高等教育を終え、二人とも団体の要職にあって高給をとる30代の夫婦は、超モダンな白亜の邸宅のオーナーだ。全自動化された住いは、豊かで、清潔で、秩序ある生活を可能にする。6、7歳の一人息子は、昼間は仕事、夜はパーティで忙しい両親にかまってもらえずいつも独りぼっち。当節の言葉でいう「鍵っ子」の暮らしをしている。整理整頓潔癖魔の両親は、息子が外に出てイタズラっ子のトモダチと遊ぶことを「バイキンがつく」という理由で許さない。砂を噛むような毎日を送っていると或る日、自由気ままに生きる“ブーテンの寅さん”のような中年不潔男が「キミの伯父さんだよ」と目前に現れた。「ボクの伯父さん」は、世界観、価値観、ライフスタイルのいずれをとっても両親とは丸反対だ。映画は、完璧主義を押し通す両親と、不潔で、ドジで、失敗ばかりするが、息子のしたいこと、見たいこと、知りたいことの総てを叶えてくれる「ボクの伯父さん」の、どちらを選ぶかを観るものの判断に丸投げする。このストーリーの組み立て方が、憎いほどシャレていたのを思い出す。

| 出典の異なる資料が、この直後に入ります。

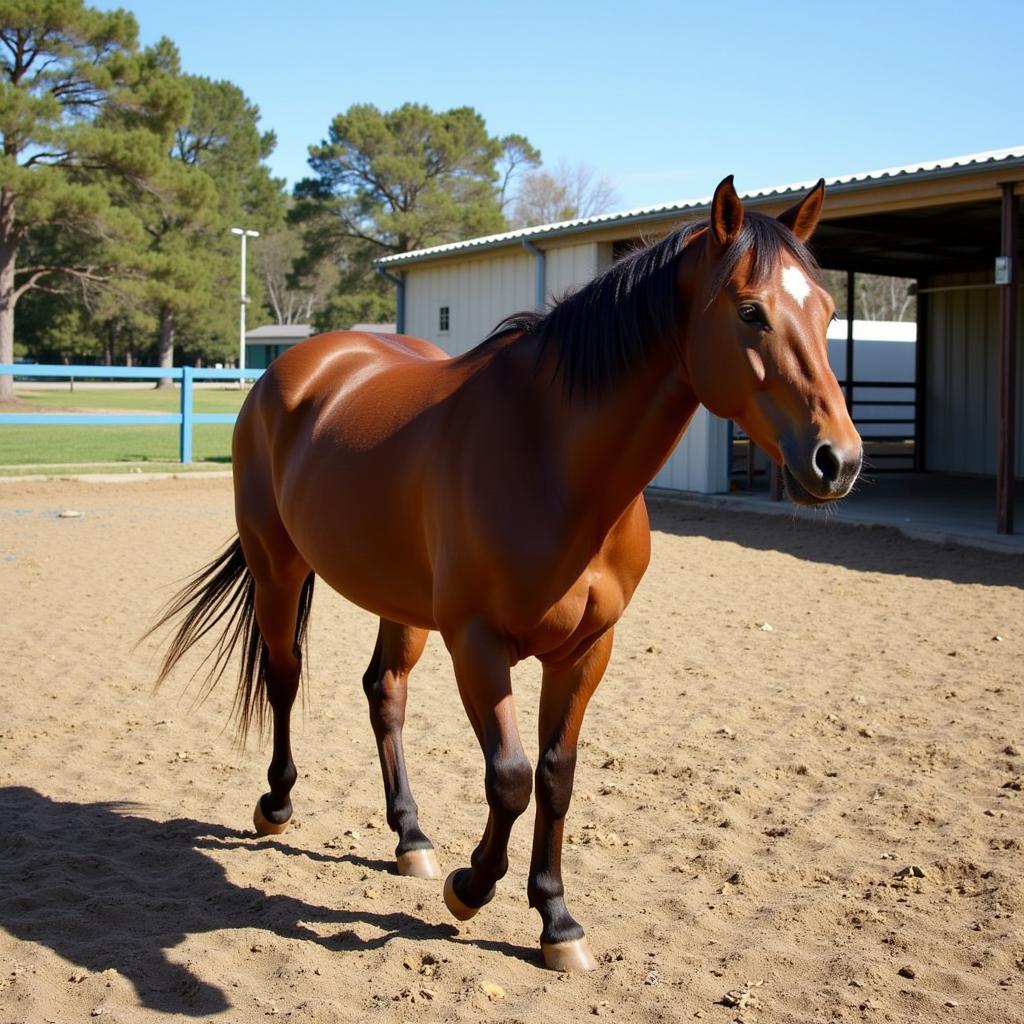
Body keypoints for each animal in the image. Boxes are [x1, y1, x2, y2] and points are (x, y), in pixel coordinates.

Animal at [151, 174, 860, 966]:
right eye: (750, 311)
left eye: (828, 310)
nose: (838, 460)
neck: (550, 455)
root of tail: (299, 366)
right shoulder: (478, 643)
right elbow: (511, 777)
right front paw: (471, 887)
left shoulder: (586, 649)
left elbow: (556, 776)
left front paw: (556, 919)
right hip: (277, 563)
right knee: (285, 675)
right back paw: (277, 804)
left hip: (399, 600)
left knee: (385, 693)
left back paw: (411, 836)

背景となった邸宅には、50年まえのニッポンでは見たこともないテレビ電話やリモコンで動くガレージのドア、子どもの部屋をモニターする自動監視装置など、いま風に言う“ITグッズ”がわんさか登場し、館内には溜め息が渦巻いた。

この映画は、機械化文明が飽和の閾値を超すと、ひとの想いを蝕みはじめるのを、見事に予告していた。21世紀初頭のいま、暮らしは映画が描いた通りの機械化で便利になったが、人の絆は疎遠になった。

出来ることなら、いまの眼でもう一度「ボクの伯父さん」を観てみたい。